The similarity between Sebastian Knight and Seymour Glass is indeed striking. 






























I'm currently reading this book. 
Yesterday whilst walking on Karl Johans gate with my mom and looking at passers-by, I was attracted to a bookstore and came in. It had loads of books. And it's not just the number of books, but the way the books were put on the shelves and the shelves were put beside each other that overwhelmed me really, and I was filled with joy, immense joy, especially when I, to my surprise, found 1 of the 3 books that I had been thinking and talking of buying, "Raise High the Roof Beam, Carpenters and Seymour: An Introduction" by J. D. Salinger (since reading it last year, I have always wanted to own it), I was, literally, ecstatically happy, and remained so for the rest of the day. 









Edit- 8/8/2012: 
Another passage in the book: 
"...Time and space were to him measures of the same eternity, so that the very idea of his reacting in any special "modern" way to what Mr Goodman calls "the atmosphere of postwar Europe" is utterly preposterous.
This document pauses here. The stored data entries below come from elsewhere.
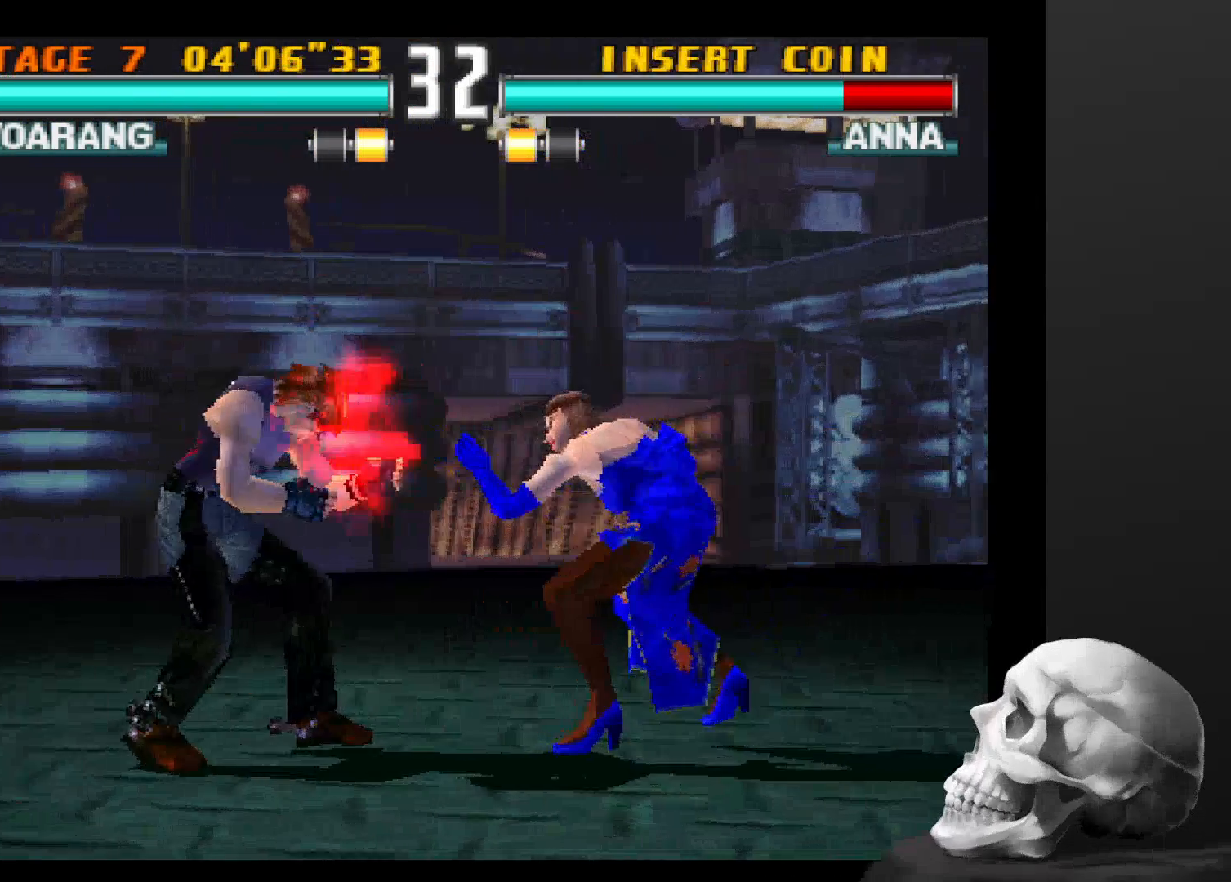
{"buttons": [], "left_stick": "center", "right_stick": "center", "events": []}
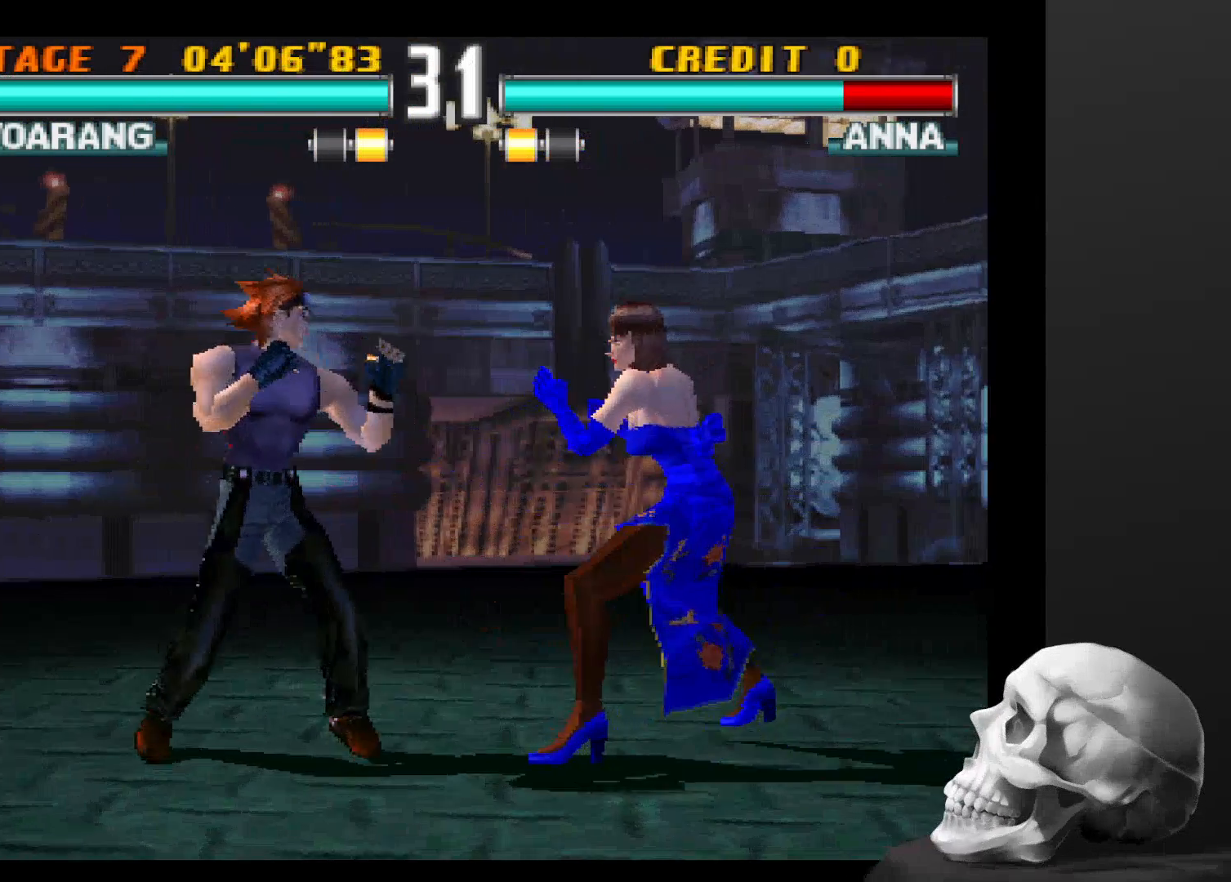
{"buttons": [], "left_stick": "center", "right_stick": "center", "events": []}
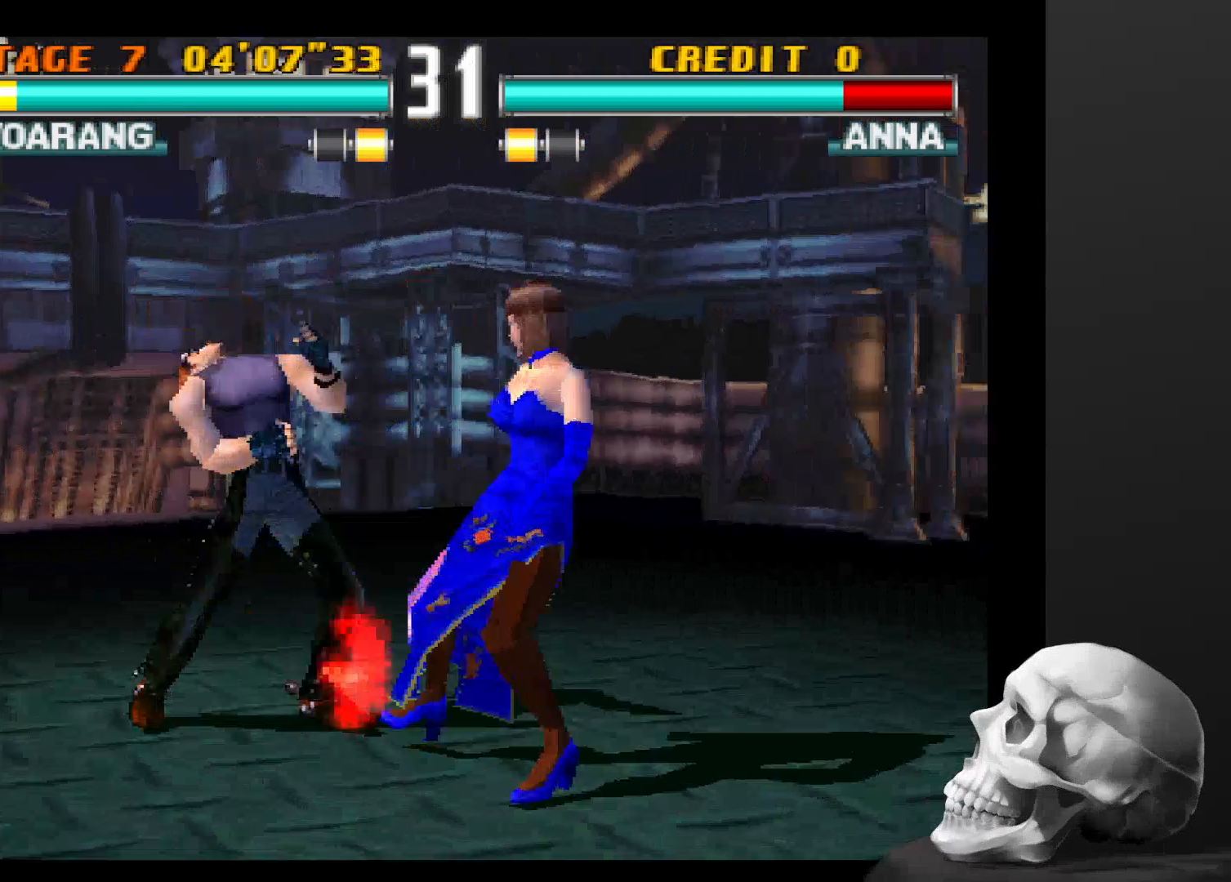
{"buttons": [], "left_stick": "center", "right_stick": "center", "events": []}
He was intermittently happy and uncomfortable in the world into which he came, just as a traveller may be exhilarated by visions of his voyage and be almost simultaneously sea-sick. Whatever age Sebastian might have been born in, he would have been equally amused and unhappy, joyful and apprehensive, as a child at a pantomime now and then thinking of tomorrow's dentist. And the reason of his discomfort was not that he was moral in an immoral age, or immoral in a moral one, neither was it that cramped feeling of his youth not blowing naturally enough in a world which was too rapid a succession of funerals and fireworks; it was simply his becoming aware that the rhythm of his inner being was so much richer than that of other souls..." 
Doesn't that sound exactly like Buddy talking of his brother Seymour- the poet, the true artist, the seer? 
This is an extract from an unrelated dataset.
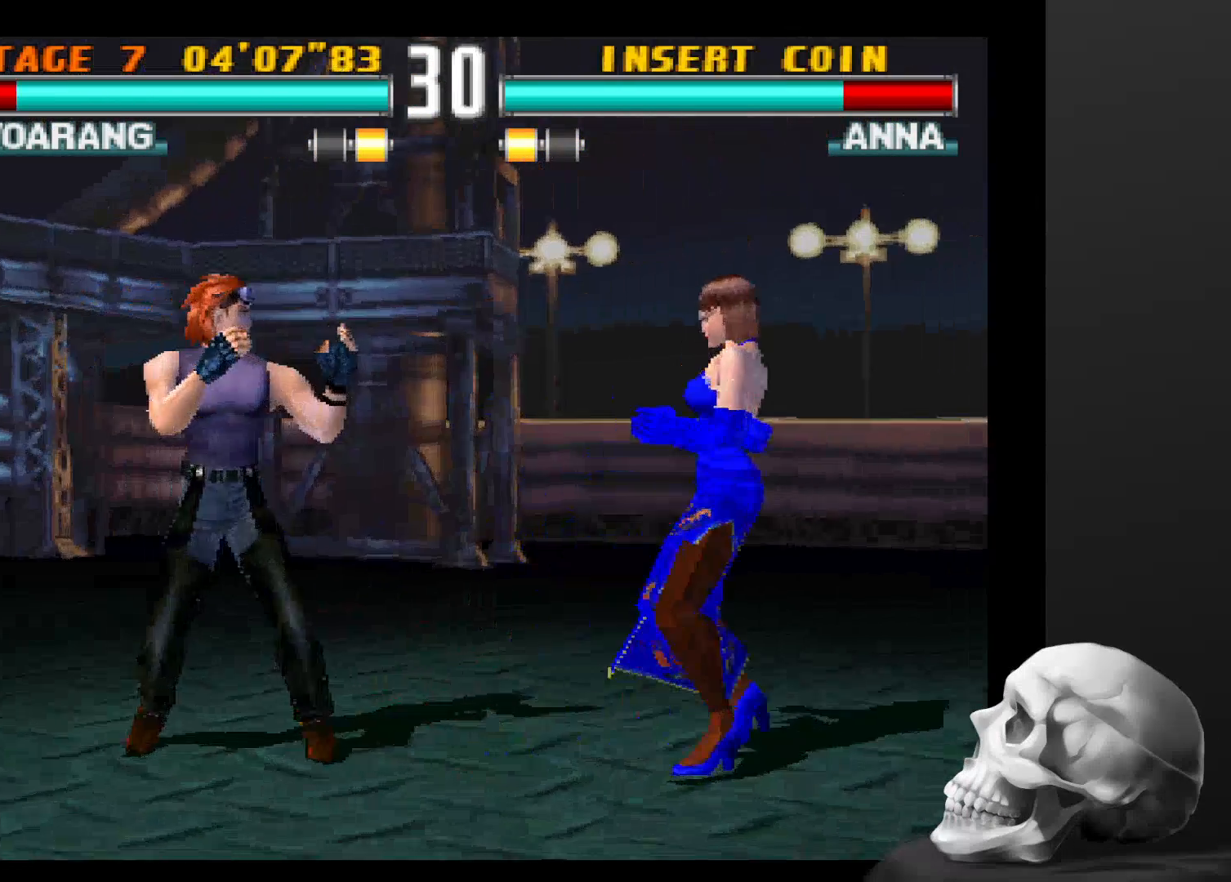
{"buttons": [], "left_stick": "center", "right_stick": "center", "events": [[100, "CIRCLE", "down"], [300, "CIRCLE", "up"]]}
I finished the book last night, and no need to say, I love it, and Vladimir Nabokov is indeed a monster and a master. 










Edit- 10/8/2012: 
Milena Jesenska, on Kafka: 

“He was shy, timid, gentle, and kind, but he wrote gruesome and painful books. He saw the world as full of invisible demons, who tear apart and destroy defenseless people. He was too clear-sighted and too wise to be able to live; he was too weak to fight, he had that weakness of noble, beautiful people who are not able to do battle against the fear of misunderstandings, unkindness, or intellectual lies. Such persons know beforehand that they are powerless and go down in defeat in such a way that they shame the victor. He knew people as only people of great sensitivity are able to know them, as somebody who is alone and sees people almost prophetically, from one flash of a face. He knew the world in a deep and extraordinary manner. He was himself a deep and extraordinary world.”
"We are all capable of living, because at one time or another we have taken refuge in a lie, in blindness, enthusiasm, optimism, a conviction, pessimism, or something else. But has never fled to any refuge, not one. He is absolutely incapable of lying, just as he is incapable of getting drunk. He lacks even the smallest refuge; he has no shelter. That is why he is exposed to everything we are protected from. He is like a naked man among the dressed."